French Team’s Post-FGM Holistic Services Include Surgery

This clinical team is known for its surgeries to repair the clitoris. But its services for survivors of FGM are much more. “We treat the whole mutilation with its emotional, social and psychologic impact,” says a pioneering surgeon.

SAINT-GERMAIN-EN-LAYE, YVELINES, France (WOMENSENEWS)—Fanta, a 27-year-old nursing assistant, says she had the surgery because she wanted to be “like other women” and have the chance at feeling “sexually active and satisfied.”

She spoke to Women’s eNews in a hospital room just a few hours after reconstructive surgery to repair the effects of female genital mutilation, or FGM. To safeguard her privacy she asked that her real name not be used.

Fanta lives in Viroflay, a community in the Île-de-France in north-central France. She underwent FGM as an infant in Bamako, a city in her native Mali, where FGM is common.

Fatama has suffered the painful consequences of FGM but says she does not blame her mother who was just 17 at the time.

Taking on a Taboo

In Mali, Fanta says, people are not free to speak about FGM, that the topic is taboo.

But here in her room at the Inter-Communal Hospital Centre of Poissy-Saint-Germain-en-Laye, a public hospital, in Yvelines, in the Île-de-France region, she does comment on what she thinks sustains the practice.

“Some are doing it because they say that the clitoris will be long and not beautiful to look at without FGM,” she says. “Some say it’s because of religion and some others because it is tradition.”

In her own view, the point of the custom is to decrease women’s pleasure.

Since 2003, the cost of post-FGM reconstructive surgery like hers has been covered by the French public health system.

Female genital mutilation is the practice of partially or totally removing the external female genitalia or otherwise injuring the female genital organs as a customary requirement for marriage. It is associated with a series of health risks and consequences, according to a 2008 statement by the World Health Organization.

Addressing the Emotional Trauma

In addition to pain and bleeding, FGM is associated with such long-term consequences as chronic pain, infections, decreased sexual enjoyment and post-traumatic stress disorder.

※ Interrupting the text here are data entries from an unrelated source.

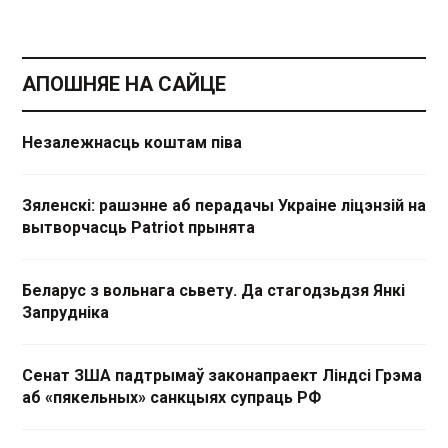
АПОШНЯЕ НА САЙЦЕ
Незалежнасць коштам піва
Зяленскі: рашэнне аб перадачы Украіне ліцэнзій на
вытворчасць Patriot прынята
Беларус з вольнага сьвету. Да стагодзьдзя Янкі
Запрудніка
Сенат ЗША падтрымаў законапраект Ліндсі Грэма
аб «пякельных» санкцыях супраць РФ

At the Reproductive Health Institute, or Institut en Santé Génésique, located in Yvelines and founded in 2014, all those issues are addressed, not just the surgery.

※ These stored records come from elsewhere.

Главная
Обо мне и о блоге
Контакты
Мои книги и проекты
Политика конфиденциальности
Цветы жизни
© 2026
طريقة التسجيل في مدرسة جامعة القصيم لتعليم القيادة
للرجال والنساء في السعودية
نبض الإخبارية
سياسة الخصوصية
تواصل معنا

“Now instead of a simple operation, we have a complete multidisciplinary patient care approach that works better because we treat the whole mutilation with its emotional, social and psychologic impact,” Dr. Pierre Foldes said in an interview in his office at the institute that was conducted in French and translated.

“What we need to know,” Foldes says, “is that these women are for most of them not only victims of FGM but also forced marriages and less visible violence.”

Foldes, 63, Fanta’s surgeon, is a former doctor with Médecins du Monde, or Doctors of the World, an international humanitarian organization providing medical care to people who have been afflicted by war or natural disaster.

Foldes first encountered the traumatic effects of FGM, or excision as some call it, 30 years ago while he was working as a humanitarian doctor in Burkina Faso in West Africa.

From there he went on to become part of a team who developed a surgical technique to restore the clitoris after FGM.

Today that team is one of very few in the world performing this operation.

In addition to performing this surgery at the Inter-Communal Hospital Centre of Poissy-Saint-Germain-en-Laye, a public facility, Foldes also performs it at the nearby private  Saint – Germain Clinic .

Women seeking post-FGM treatment come from all social strata, says Isabelle Valentin, a psychologist volunteer at the Reproductive Health Institute who counsels women who have undergone genital cutting.

For all their differences, Valentin says the decision to have reconstructive surgery is equally important in a very basic way for each woman.

“They’re going to discover an organ they have never known, or barely knew if they underwent cutting at a young age,” she says.

“When the patients come here, they feel incomplete, they feel something is missing,” Valentin adds. “Most of the time they feel pain and they suffer when delivering their children.”

Since the institute opened two years ago Valentin has met about a hundred survivors of excision and has been studying their posttraumatic symptoms.

When FGM occurs at an older age girls have particularly horrible memories, Valentin says. “But in all cases, their bodies remember this trauma.”